Yijia Li, MD is a junior faculty/assistant professor and clinical attending physician at the University of Pittsburgh Medical Center. His research focuses on HIV-1 persistence and reservoir dynamics, SARS-CoV-2 virology, and HIV-1 non-AIDS complications. Clinically he is passionate about HIV care, especially for people from underrepresented backgrounds (uninsured, homeless, recent release from incarceration, substance use), LGBTQIA+ health (PrEP care, sexual health, and gender-affirming care), in addition to general infectious diseases. he is actively involved in the AIDS Clinical Trials Group and MACS/WIHS Combined Cohort Study, and his roles included participant recruitment/follow-up, bioinformatics/biostatistical support, and conducting sub-studies under the mentorship of Dr. Jonathan Z. Li from Harvard Medical School and Drs. Bernard Macatangay, Sharon Riddler and John Mellors from University of Pittsburgh. For example, in their recent studies (Etemad, Sun, Li et al., PNAS 2023; PMID: 36877848), they revealed several important viro-immunological features associated with post-treatment control (PTC), including a stable intact HIV proviral reservoir, stable inflammatory response, higher CD4+ T cell% and CD4+/CD8+ ratio, more functional NK cells, and a lower CD4+ T cell exhaustion level.  In another related study, they discovered that halted HIV-1 transcription completion is associated PTC during treatment interruption, and this is closely related to differential transcriptomic features, including interferon, IL-7, p53, and TNF pathways between PTC and non-controllers (NC) (Wedrychowski A, Martin HA, Li Y et al., JVI 2023; PMID: 36541802). 

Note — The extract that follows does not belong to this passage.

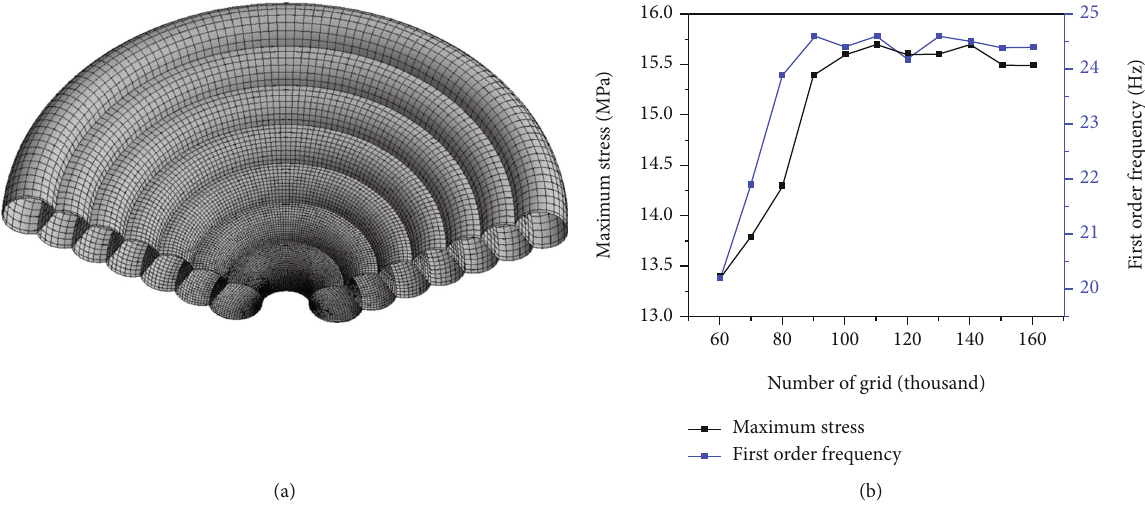
Figure 3: Finite element model and grid independence validation: (a) fi nite element model; (b) grid independence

In Dr. Li's future research career, he wants to further expand work on the viro-immunological mechanisms behind HIV-1 persistence in certain unique populations, focusing on PTC, people with HIV (PWH) on long-term ART, and PWH with non-suppressible HIV-1. He proposes to use multidimensional high-throughput platforms including bulk and single-cell RNA-Seq, plasma/serum proteomics (Olink, Li Y et al., JCI 2021; PMID: 34196300), and metabolomics in close collaboration with multiple laboratories across the ACTG/MWCCS sites. Further understanding of those mechanisms could help find novel targets to overcome HIV-1 persistence and get closer to a functional HIV cure.